_Aim of the exercise:_
Report only how many lines of the entries below contain the string "aceitos".

* * * * *

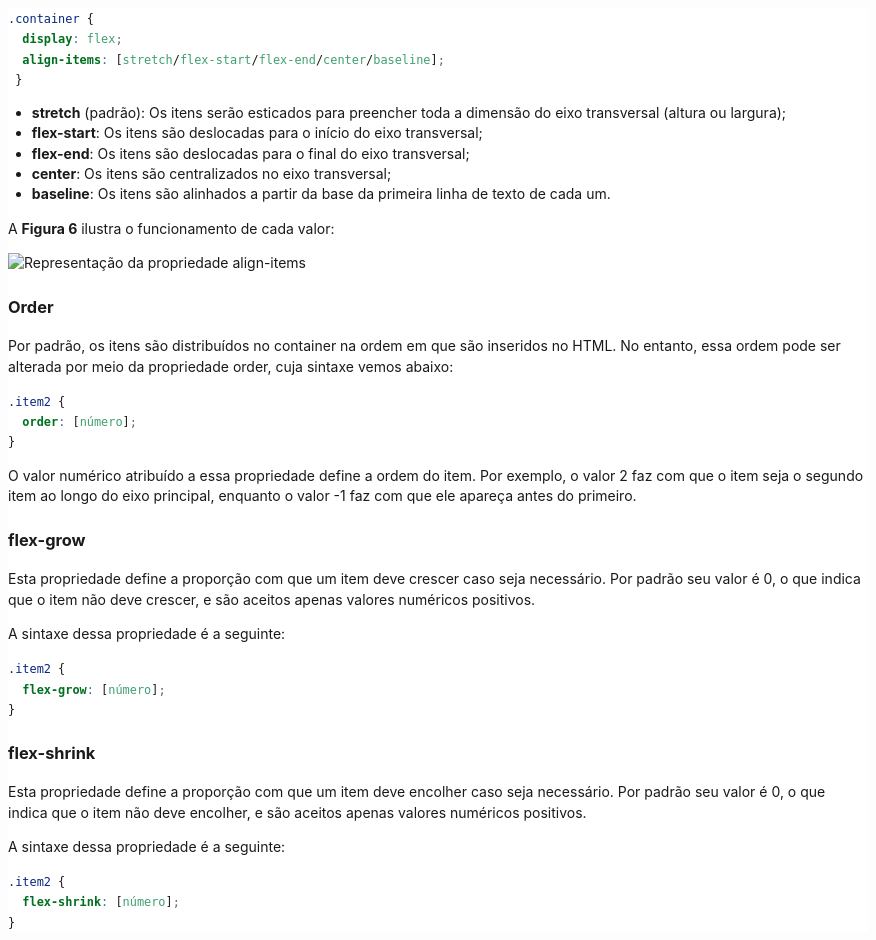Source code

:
 ```css
.container {
  display: flex;
  align-items: [stretch/flex-start/flex-end/center/baseline];
 }
```

- **stretch** (padrão): Os itens serão esticados para preencher toda a dimensão do eixo transversal (altura ou largura);
- **flex-start**: Os itens são deslocadas para o início do eixo transversal;
- **flex-end**: Os itens são deslocadas para o final do eixo transversal;
- **center**: Os itens são centralizados no eixo transversal;
- **baseline**: Os itens são alinhados a partir da base da primeira linha de texto de cada um.

A **Figura 6** ilustra o funcionamento de cada valor:

![Representação da propriedade align-items](https://arquivo.devmedia.com.br/artigos/Fernando_gaspar/flex/align-items.png)

### Order

Por padrão, os itens são distribuídos no container na ordem em que são inseridos no HTML. No entanto, essa ordem pode ser alterada por meio da propriedade order, cuja sintaxe vemos abaixo:

```css
.item2 {
  order: [número];
}
```

O valor numérico atribuído a essa propriedade define a ordem do item. Por exemplo, o valor 2 faz com que o item seja o segundo item ao longo do eixo principal, enquanto o valor -1 faz com que ele apareça antes do primeiro.

### flex-grow

Esta propriedade define a proporção com que um item deve crescer caso seja necessário. Por padrão seu valor é 0, o que indica que o item não deve crescer, e são aceitos apenas valores numéricos positivos.

A sintaxe dessa propriedade é a seguinte:

```css
.item2 {
  flex-grow: [número];
}
```

### flex-shrink

Esta propriedade define a proporção com que um item deve encolher caso seja necessário. Por padrão seu valor é 0, o que indica que o item não deve encolher, e são aceitos apenas valores numéricos positivos.

A sintaxe dessa propriedade é a seguinte:

```css
.item2 {
  flex-shrink: [número];
}
```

* * * * *

_Problem solution:_
2